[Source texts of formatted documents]
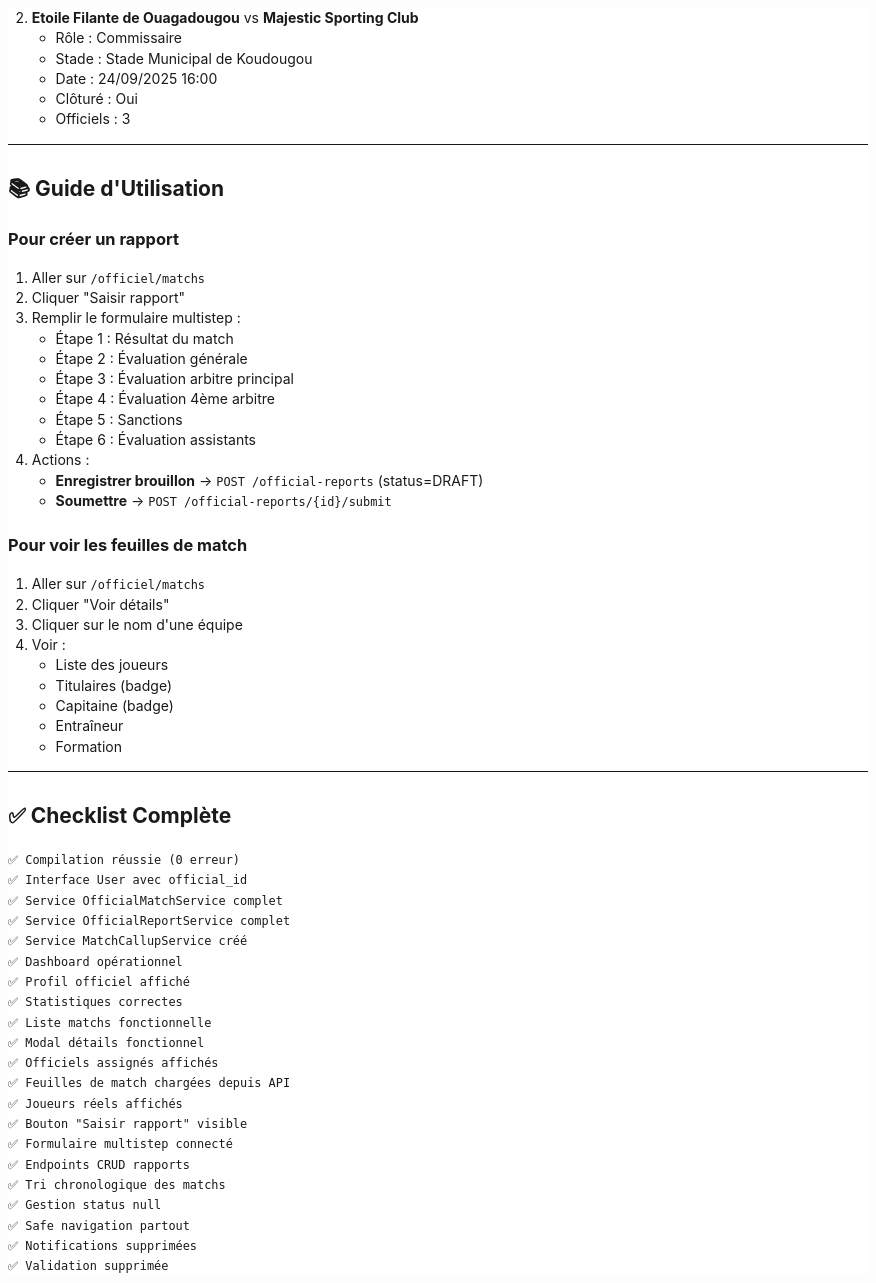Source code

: 2. **Etoile Filante de Ouagadougou** vs **Majestic Sporting Club**
   - Rôle : Commissaire
   - Stade : Stade Municipal de Koudougou
   - Date : 24/09/2025 16:00
   - Clôturé : Oui
   - Officiels : 3

---

## 📚 Guide d'Utilisation

### Pour créer un rapport

1. Aller sur `/officiel/matchs`
2. Cliquer "Saisir rapport"
3. Remplir le formulaire multistep :
   - Étape 1 : Résultat du match
   - Étape 2 : Évaluation générale
   - Étape 3 : Évaluation arbitre principal
   - Étape 4 : Évaluation 4ème arbitre
   - Étape 5 : Sanctions
   - Étape 6 : Évaluation assistants
4. Actions :
   - **Enregistrer brouillon** → `POST /official-reports` (status=DRAFT)
   - **Soumettre** → `POST /official-reports/{id}/submit`

### Pour voir les feuilles de match

1. Aller sur `/officiel/matchs`
2. Cliquer "Voir détails"
3. Cliquer sur le nom d'une équipe
4. Voir :
   - Liste des joueurs
   - Titulaires (badge)
   - Capitaine (badge)
   - Entraîneur
   - Formation

---

## ✅ Checklist Complète

```
✅ Compilation réussie (0 erreur)
✅ Interface User avec official_id
✅ Service OfficialMatchService complet
✅ Service OfficialReportService complet
✅ Service MatchCallupService créé
✅ Dashboard opérationnel
✅ Profil officiel affiché
✅ Statistiques correctes
✅ Liste matchs fonctionnelle
✅ Modal détails fonctionnel
✅ Officiels assignés affichés
✅ Feuilles de match chargées depuis API
✅ Joueurs réels affichés
✅ Bouton "Saisir rapport" visible
✅ Formulaire multistep connecté
✅ Endpoints CRUD rapports
✅ Tri chronologique des matchs
✅ Gestion status null
✅ Safe navigation partout
✅ Notifications supprimées
✅ Validation supprimée
```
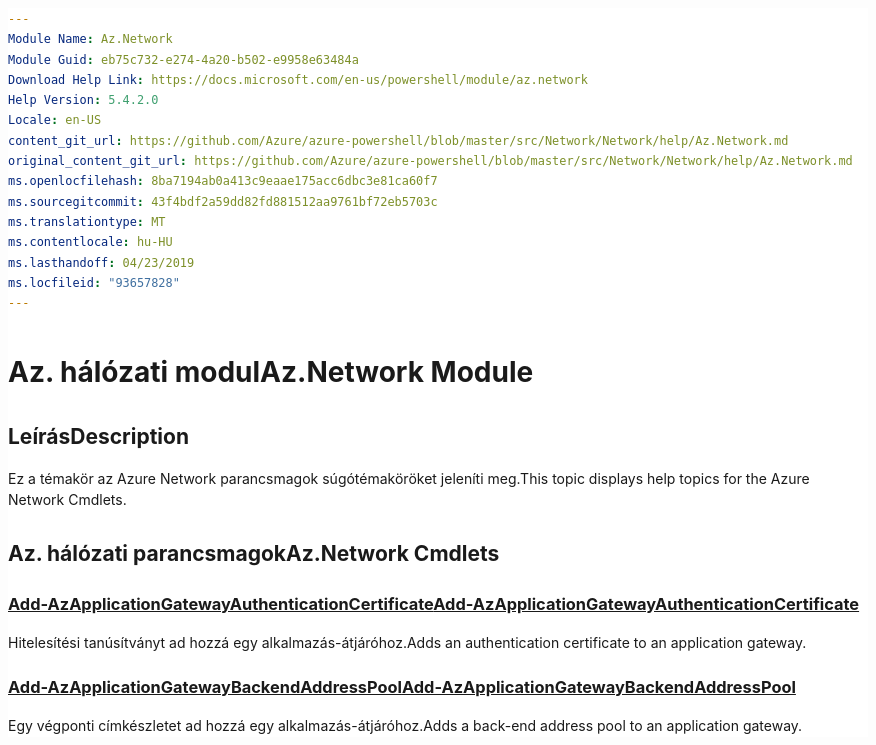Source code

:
 ```yaml
---
Module Name: Az.Network
Module Guid: eb75c732-e274-4a20-b502-e9958e63484a
Download Help Link: https://docs.microsoft.com/en-us/powershell/module/az.network
Help Version: 5.4.2.0
Locale: en-US
content_git_url: https://github.com/Azure/azure-powershell/blob/master/src/Network/Network/help/Az.Network.md
original_content_git_url: https://github.com/Azure/azure-powershell/blob/master/src/Network/Network/help/Az.Network.md
ms.openlocfilehash: 8ba7194ab0a413c9eaae175acc6dbc3e81ca60f7
ms.sourcegitcommit: 43f4bdf2a59dd82fd881512aa9761bf72eb5703c
ms.translationtype: MT
ms.contentlocale: hu-HU
ms.lasthandoff: 04/23/2019
ms.locfileid: "93657828"
---
```

# <span data-ttu-id="8606b-101">Az. hálózati modul</span><span class="sxs-lookup"><span data-stu-id="8606b-101">Az.Network Module</span></span>
## <span data-ttu-id="8606b-102">Leírás</span><span class="sxs-lookup"><span data-stu-id="8606b-102">Description</span></span>
<span data-ttu-id="8606b-103">Ez a témakör az Azure Network parancsmagok súgótémaköröket jeleníti meg.</span><span class="sxs-lookup"><span data-stu-id="8606b-103">This topic displays help topics for the Azure Network Cmdlets.</span></span>

## <span data-ttu-id="8606b-104">Az. hálózati parancsmagok</span><span class="sxs-lookup"><span data-stu-id="8606b-104">Az.Network Cmdlets</span></span>
### [<span data-ttu-id="8606b-105">Add-AzApplicationGatewayAuthenticationCertificate</span><span class="sxs-lookup"><span data-stu-id="8606b-105">Add-AzApplicationGatewayAuthenticationCertificate</span></span>](Add-AzApplicationGatewayAuthenticationCertificate.md)
<span data-ttu-id="8606b-106">Hitelesítési tanúsítványt ad hozzá egy alkalmazás-átjáróhoz.</span><span class="sxs-lookup"><span data-stu-id="8606b-106">Adds an authentication certificate to an application gateway.</span></span>

### [<span data-ttu-id="8606b-107">Add-AzApplicationGatewayBackendAddressPool</span><span class="sxs-lookup"><span data-stu-id="8606b-107">Add-AzApplicationGatewayBackendAddressPool</span></span>](Add-AzApplicationGatewayBackendAddressPool.md)
<span data-ttu-id="8606b-108">Egy végponti címkészletet ad hozzá egy alkalmazás-átjáróhoz.</span><span class="sxs-lookup"><span data-stu-id="8606b-108">Adds a back-end address pool to an application gateway.</span></span>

Exercise goal
Write out every record above exactly, leaving no picture in the result.

Response to this task
Source code

: 2. **Etoile Filante de Ouagadougou** vs **Majestic Sporting Club**
   - Rôle : Commissaire
   - Stade : Stade Municipal de Koudougou
   - Date : 24/09/2025 16:00
   - Clôturé : Oui
   - Officiels : 3

---

## 📚 Guide d'Utilisation

### Pour créer un rapport

1. Aller sur `/officiel/matchs`
2. Cliquer "Saisir rapport"
3. Remplir le formulaire multistep :
   - Étape 1 : Résultat du match
   - Étape 2 : Évaluation générale
   - Étape 3 : Évaluation arbitre principal
   - Étape 4 : Évaluation 4ème arbitre
   - Étape 5 : Sanctions
   - Étape 6 : Évaluation assistants
4. Actions :
   - **Enregistrer brouillon** → `POST /official-reports` (status=DRAFT)
   - **Soumettre** → `POST /official-reports/{id}/submit`

### Pour voir les feuilles de match

1. Aller sur `/officiel/matchs`
2. Cliquer "Voir détails"
3. Cliquer sur le nom d'une équipe
4. Voir :
   - Liste des joueurs
   - Titulaires (badge)
   - Capitaine (badge)
   - Entraîneur
   - Formation

---

## ✅ Checklist Complète

```
✅ Compilation réussie (0 erreur)
✅ Interface User avec official_id
✅ Service OfficialMatchService complet
✅ Service OfficialReportService complet
✅ Service MatchCallupService créé
✅ Dashboard opérationnel
✅ Profil officiel affiché
✅ Statistiques correctes
✅ Liste matchs fonctionnelle
✅ Modal détails fonctionnel
✅ Officiels assignés affichés
✅ Feuilles de match chargées depuis API
✅ Joueurs réels affichés
✅ Bouton "Saisir rapport" visible
✅ Formulaire multistep connecté
✅ Endpoints CRUD rapports
✅ Tri chronologique des matchs
✅ Gestion status null
✅ Safe navigation partout
✅ Notifications supprimées
✅ Validation supprimée
```
Source code

:
 ```yaml
---
Module Name: Az.Network
Module Guid: eb75c732-e274-4a20-b502-e9958e63484a
Download Help Link: https://docs.microsoft.com/en-us/powershell/module/az.network
Help Version: 5.4.2.0
Locale: en-US
content_git_url: https://github.com/Azure/azure-powershell/blob/master/src/Network/Network/help/Az.Network.md
original_content_git_url: https://github.com/Azure/azure-powershell/blob/master/src/Network/Network/help/Az.Network.md
ms.openlocfilehash: 8ba7194ab0a413c9eaae175acc6dbc3e81ca60f7
ms.sourcegitcommit: 43f4bdf2a59dd82fd881512aa9761bf72eb5703c
ms.translationtype: MT
ms.contentlocale: hu-HU
ms.lasthandoff: 04/23/2019
ms.locfileid: "93657828"
---
```

# <span data-ttu-id="8606b-101">Az. hálózati modul</span><span class="sxs-lookup"><span data-stu-id="8606b-101">Az.Network Module</span></span>
## <span data-ttu-id="8606b-102">Leírás</span><span class="sxs-lookup"><span data-stu-id="8606b-102">Description</span></span>
<span data-ttu-id="8606b-103">Ez a témakör az Azure Network parancsmagok súgótémaköröket jeleníti meg.</span><span class="sxs-lookup"><span data-stu-id="8606b-103">This topic displays help topics for the Azure Network Cmdlets.</span></span>

## <span data-ttu-id="8606b-104">Az. hálózati parancsmagok</span><span class="sxs-lookup"><span data-stu-id="8606b-104">Az.Network Cmdlets</span></span>
### [<span data-ttu-id="8606b-105">Add-AzApplicationGatewayAuthenticationCertificate</span><span class="sxs-lookup"><span data-stu-id="8606b-105">Add-AzApplicationGatewayAuthenticationCertificate</span></span>](Add-AzApplicationGatewayAuthenticationCertificate.md)
<span data-ttu-id="8606b-106">Hitelesítési tanúsítványt ad hozzá egy alkalmazás-átjáróhoz.</span><span class="sxs-lookup"><span data-stu-id="8606b-106">Adds an authentication certificate to an application gateway.</span></span>

### [<span data-ttu-id="8606b-107">Add-AzApplicationGatewayBackendAddressPool</span><span class="sxs-lookup"><span data-stu-id="8606b-107">Add-AzApplicationGatewayBackendAddressPool</span></span>](Add-AzApplicationGatewayBackendAddressPool.md)
<span data-ttu-id="8606b-108">Egy végponti címkészletet ad hozzá egy alkalmazás-átjáróhoz.</span><span class="sxs-lookup"><span data-stu-id="8606b-108">Adds a back-end address pool to an application gateway.</span></span>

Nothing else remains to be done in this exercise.